LONDON--(BUSINESS WIRE)--European (re)insurers are well positioned to withstand the current volatility in the stock markets, having made significant changes to their investment portfolios since the global financial crisis of 2008, and the subsequent European sovereign debt crisis in late 2011 to 2012.
A new briefing from A.M. Best titled, “European Insurers and Reinsurers Withstand Stock Market Volatility but Investment Options Limited,” states that in addition to the notable shift from shares to high-quality fixed income assets, the majority of the large European (re)insurers are currently extremely well capitalised. They are also well aware of the speed at which liquidity can freeze up and how contagion effects can spread to both real estate and equities.

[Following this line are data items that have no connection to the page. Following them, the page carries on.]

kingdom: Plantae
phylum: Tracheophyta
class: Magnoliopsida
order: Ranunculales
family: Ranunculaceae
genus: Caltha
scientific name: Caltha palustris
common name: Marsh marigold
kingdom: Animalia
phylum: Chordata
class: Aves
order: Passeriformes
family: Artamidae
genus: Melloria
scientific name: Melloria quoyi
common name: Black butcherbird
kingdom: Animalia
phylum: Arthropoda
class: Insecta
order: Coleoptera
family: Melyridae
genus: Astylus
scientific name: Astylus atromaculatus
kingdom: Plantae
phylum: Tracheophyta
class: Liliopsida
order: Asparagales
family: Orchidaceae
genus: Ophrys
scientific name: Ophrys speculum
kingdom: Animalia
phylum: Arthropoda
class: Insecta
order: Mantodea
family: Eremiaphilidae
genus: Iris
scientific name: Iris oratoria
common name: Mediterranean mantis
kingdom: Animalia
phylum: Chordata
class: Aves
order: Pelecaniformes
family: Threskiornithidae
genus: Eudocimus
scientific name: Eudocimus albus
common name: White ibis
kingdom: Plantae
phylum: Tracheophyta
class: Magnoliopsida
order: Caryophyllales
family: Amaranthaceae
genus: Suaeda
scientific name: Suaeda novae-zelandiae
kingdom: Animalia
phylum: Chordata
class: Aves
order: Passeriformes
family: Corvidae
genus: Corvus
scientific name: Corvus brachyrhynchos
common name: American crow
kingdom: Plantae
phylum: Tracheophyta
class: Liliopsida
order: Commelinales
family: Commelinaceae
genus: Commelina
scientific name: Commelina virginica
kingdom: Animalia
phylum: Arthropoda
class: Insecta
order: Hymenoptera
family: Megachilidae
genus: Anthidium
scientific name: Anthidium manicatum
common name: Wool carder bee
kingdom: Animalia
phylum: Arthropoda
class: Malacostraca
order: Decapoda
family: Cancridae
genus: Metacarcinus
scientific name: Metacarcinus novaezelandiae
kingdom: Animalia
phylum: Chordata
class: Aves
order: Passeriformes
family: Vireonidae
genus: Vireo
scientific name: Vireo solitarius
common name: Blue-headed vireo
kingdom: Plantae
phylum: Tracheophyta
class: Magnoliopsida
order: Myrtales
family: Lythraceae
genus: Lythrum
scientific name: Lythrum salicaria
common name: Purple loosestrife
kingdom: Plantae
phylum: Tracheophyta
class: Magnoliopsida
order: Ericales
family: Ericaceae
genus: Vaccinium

Carlos Wong-Fupuy, senior director, analytics, said: “Typically, most of A.M. Best’s highest rated European large insurance groups have a buffer of 20% to 30% in their investment portfolios to withstand market value fluctuations without incurring negative pressure to their current ratings. In some instances, entities rated by A.M. Best could endure even greater asset depreciations.”
The European (re)insurance companies rated by A.M. Best have no significant direct investments in China. Nevertheless, the decline in the Shanghai Composite Index, compounded by “Black Monday” on Aug. 24, 2015 when it tumbled 8.5%, and the contagion effect of the impact of China’s slowing growth on the global economy, is of concern. The significant declines seen in global equity markets in the past few months, and the drop in commodity prices, come at a time when European (re)insurers have started to move assets back into stocks and real estate.
Investment portfolios are still largely concentrated on fixed income instruments. However, given the low interest rate environment, many companies have recently begun to search for yield and have shifted into real assets including infrastructure projects, equities and real estate. Yvette Essen, director, research & communications – EMEA and author of the briefing added: “If there are worries about a slowdown in global economies, options for insurers to try to increase their investment returns will become more limited.”